Yeah, I know it’s a tough decision for a commission like this to put together recommendations with its main purpose being financial. The federal government went through this same thing a couple of years ago when it looked at closing VA Hospitals around the country and put some of them on the chopping block. Communities went crazy, and with good reason. The savings that either state or federal government may enjoy is a major hit on the economies of every community that has one of those hospitals, as the hospitals are usually the biggest employer in the area.

We’ll know by the end of the year which direction this has gone in, but the protests have already begun.

Why The Government Should Stay Out Of Healthcare

Diagnosis codes, for billing and coding purposes, are known as ICD-9 codes. That stands for International Classification of Diseases, 9th revision. We’ve been using these codes for decades now, adding and modifying as needed.

There’s a new version that’s ready to bust out, the 10th revision. Many other countries have already adopted this classification system, where the numbers are a little different, but the coding is more accurate because, after all, we’ve learned a lot more over the years.

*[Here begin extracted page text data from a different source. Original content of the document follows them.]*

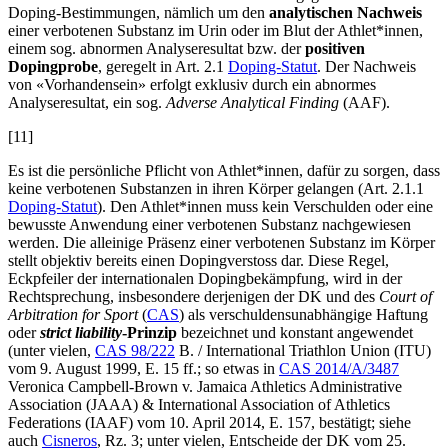
Doping-Bestimmungen, nämlich um den
analytischen Nachweis
einer verbotenen Substanz im Urin oder im Blut der Athlet*innen,
einem sog. abnormen Analyseresultat bzw. der
positiven
Dopingprobe
, geregelt in Art. 2.1
Doping-Statut
. Der Nachweis
von «Vorhandensein» erfolgt exklusiv durch ein abnormes
Analyseresultat, ein sog.
Adverse Analytical Finding
(AAF).
[11]
Es ist die persönliche Pflicht von Athlet*innen, dafür zu sorgen, dass
keine verbotenen Substanzen in ihren Körper gelangen (Art. 2.1.1
Doping-Statut
). Den Athlet*innen muss kein Verschulden oder eine
bewusste Anwendung einer verbotenen Substanz nachgewiesen
werden. Die alleinige Präsenz einer verbotenen Substanz im Körper
stellt objektiv bereits einen Dopingverstoss dar. Diese Regel,
Eckpfeiler der internationalen Dopingbekämpfung, wird in der
Rechtsprechung, insbesondere derjenigen der DK und des
Court of
Arbitration for Sport
(
CAS
) als verschuldensunabhängige Haftung
oder
strict liability
-Prinzip
bezeichnet und konstant angewendet
(unter vielen,
CAS 98/222
B. / International Triathlon Union (ITU)
vom 9. August 1999, E. 15 ff.; so etwas in
CAS 2014/A/3487
Veronica Campbell-Brown v. Jamaica Athletics Administrative
Association (JAAA) & International Association of Athletics
Federations (IAAF) vom 10. April 2014, E. 157, bestätigt; siehe
auch
Cisneros
, Rz. 3; unter vielen, Entscheide der DK vom 25.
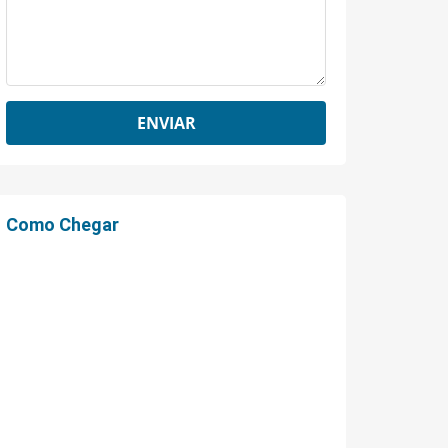
Como Chegar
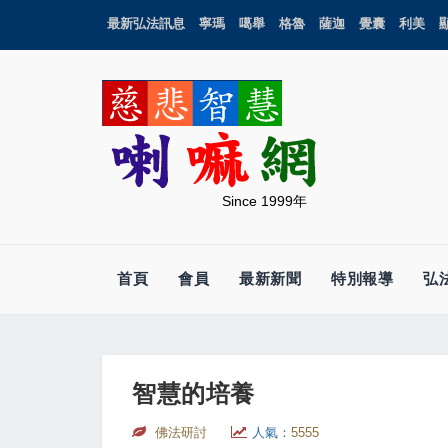
最新弘法訊息
寧瑪
噶舉
格魯
薩迦
覺囊
利美
Since 1999年
首頁
會員
最新新聞
特別報導
弘
智慧的培養
佛法研討
人氣：
5555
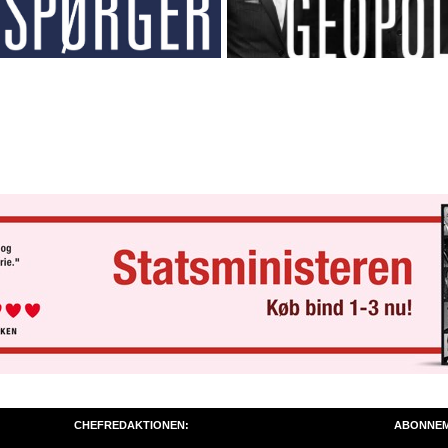
CHEFREDAKTIONEN:
ABONNE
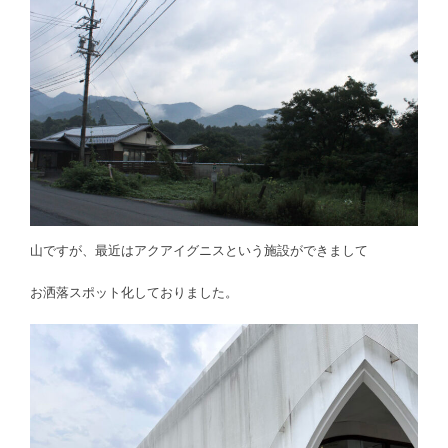
山ですが、最近はアクアイグニスという施設ができまして
お洒落スポット化しておりました。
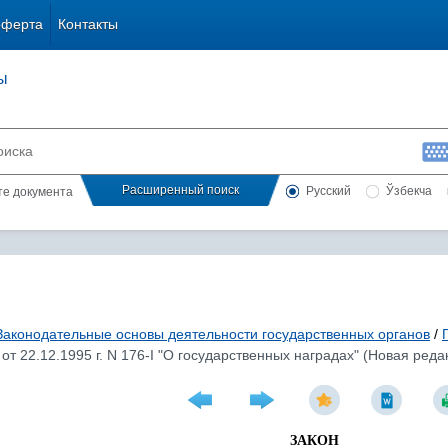
оферта
Контакты
ы
Расширенный поиск
Русский
Ўзбекча
сте документа
Законодательные основы деятельности государственных органов
/
от 22.12.1995 г. N 176-I "О государственных наградах" (Новая реда
ЗАКОН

However, here in the United States, we’re not ready for it yet. Why not? Because the government can’t figure out how it wants the electronic billing format to look and work. Just so you know, the implementation of this format was supposed to occur in 2003, a byproduct of the Health Insurance Portability and Accounting Act of 1997. Now, it’s been estimated that we won’t be ready to implement this standard until 2010 at the earliest.

The United States is supposed to be a leader on things like this in the world. It’s embarrassing that we’re falling so far behind. What the government should do is hire consulting experts and just let them go at it. I know some people who would have had this thing done already. Most people have no idea what any of this stuff means, even in healthcare circles. I only know that we’re falling behind the rest of the world, and that can never be a good thing.